White Paper about Vertex Buffer Objects at nvidia website

Originally posted by Korval:
The behavior that I would like to see is for the VBO’s to remain in video memory at all times as I frequently (maybe every 5-20 seconds) upload new information to them. When I do an upload, it will be to VBO’s that are not in actual rendering use. (SNIP) The only thing that’s left seems to be STATIC_DRAW, but will this cause problems (as the driver expects the data to be uploaded only once)?

STATIC_DRAW is just a hint. The code still has to work even if you update the buffer seven times per frame, although the updates might be slower than when you create your VBO as STREAM or DYNAMIC.

If however you’re only going to update once every 5-20 seconds and while you’re not using the VBO, that’s potentially hundreds of frames in between updates. I think that qualifies as “static enough”

– Tom

Originally posted by Korval:
How would PBO be any faster than copying to a texture? And, therefore, how would this be a decent alternative to ARB_render_texture, which (at least on ATi cards) is faster?

It’s not about speed, it’s about flexibility. The current render texture extension is a freakin’ mess, and the PBO extension would “fix” any platform issues (at least I would hope so).

You don’t happend to be thinking of super_buffers rather than PBO?

Originally posted by Korval:
How would PBO be any faster than copying to a texture?
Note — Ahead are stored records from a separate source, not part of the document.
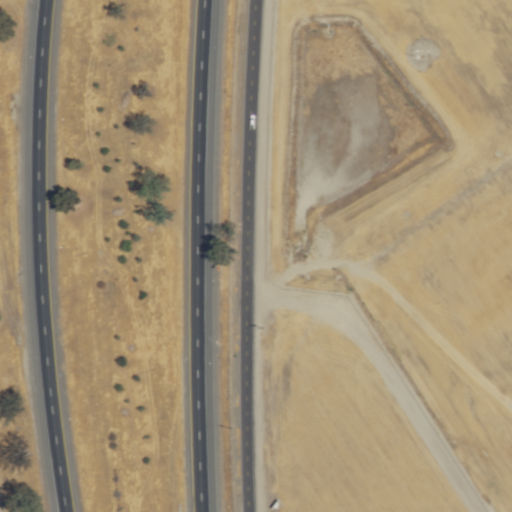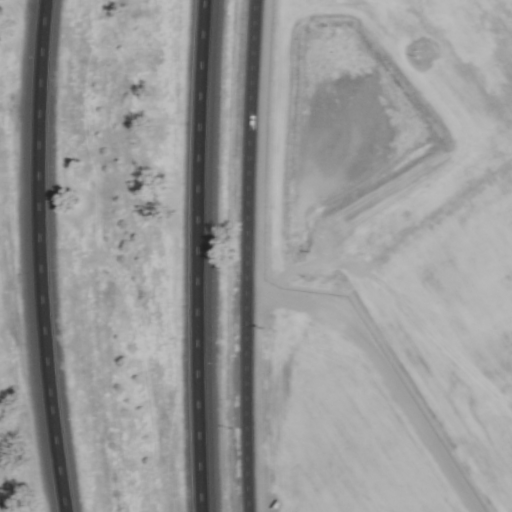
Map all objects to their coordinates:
airport: (404, 202)
road: (245, 255)
road: (37, 256)
road: (196, 256)
road: (382, 375)
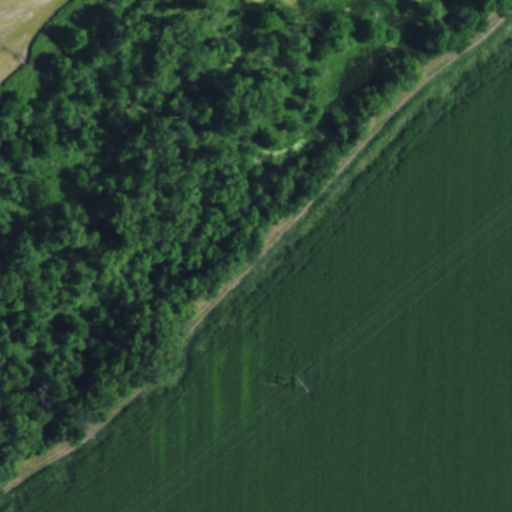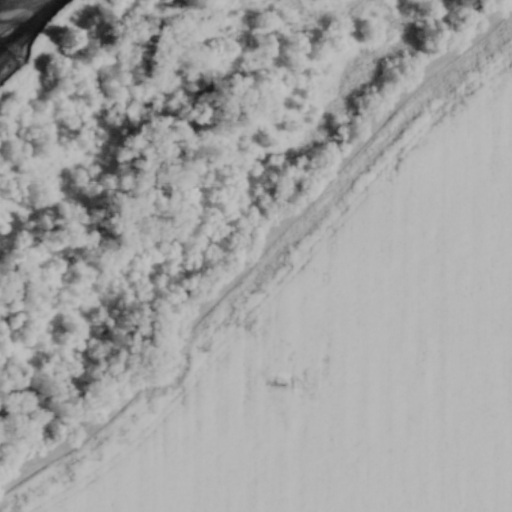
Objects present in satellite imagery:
road: (259, 251)
power tower: (285, 380)
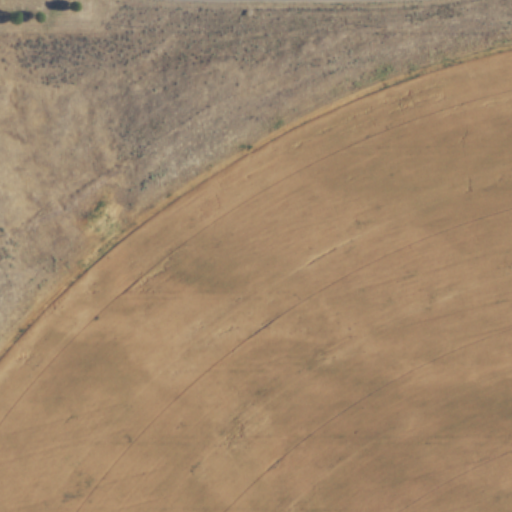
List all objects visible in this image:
crop: (315, 364)
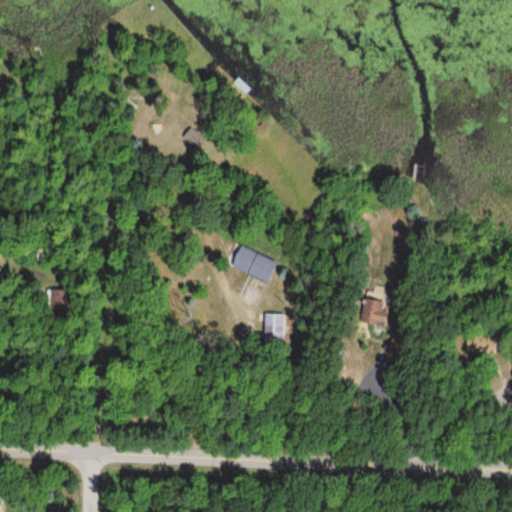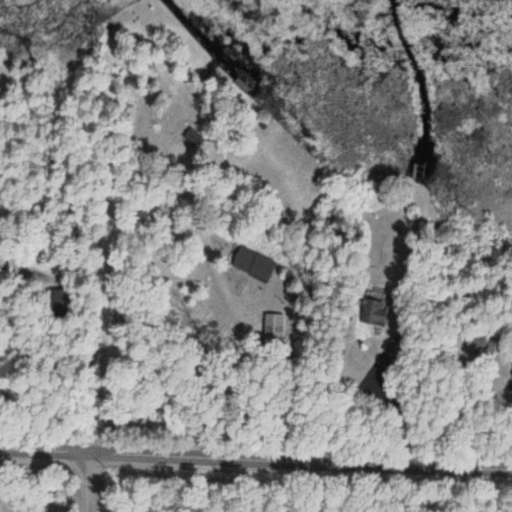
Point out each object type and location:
road: (159, 167)
building: (252, 263)
building: (371, 313)
building: (274, 326)
road: (203, 419)
road: (255, 463)
road: (92, 485)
And, therefore, how would this be a decent alternative to ARB_render_texture, which (at least on ATi cards) is faster?

Hm… context change penalty?

Originally posted by knackered:
[b] [quote]I’ll have to test this, but it also seems to me after reading this that if Map/Unmap potentially demotes a buffer back to system memory

Yes, I’m a little worried about this too for the same reason - I keep an application copy of the vertex data in system memory too - for arbitary reading and enabling the app to make changes to a single copy of the vertex data while the various renderers copy from that common store.
I think I’d have prefered it if, when the map call is made, we could specify a system memory pointer for the buffer to ‘unmap’ (copy) from once the unmap call is made - instead of being given a portion of memory to copy into.
Wouldn’t that potentially eliminate a redundant copy?[/b][/QUOTE]

That is a little bit more complicated than that. As operating System Developer I am inclinated to say that probably the mapping is not a copy. If the maping made a copy to a pointer you give… it would not be called mapping.

I beleive it a two level adressing system… like in logical->phisical memory mapping.
Or like the VIA sirtual interfaces for high speed network interfaces (Myrinet and so). In fact… if anyone wants to give alook… I think VIA buffers are pretty much the same thing.

I may be wrong (my impressions are of SO developer), but that way would justify the name (mapping) and would provide much better performance.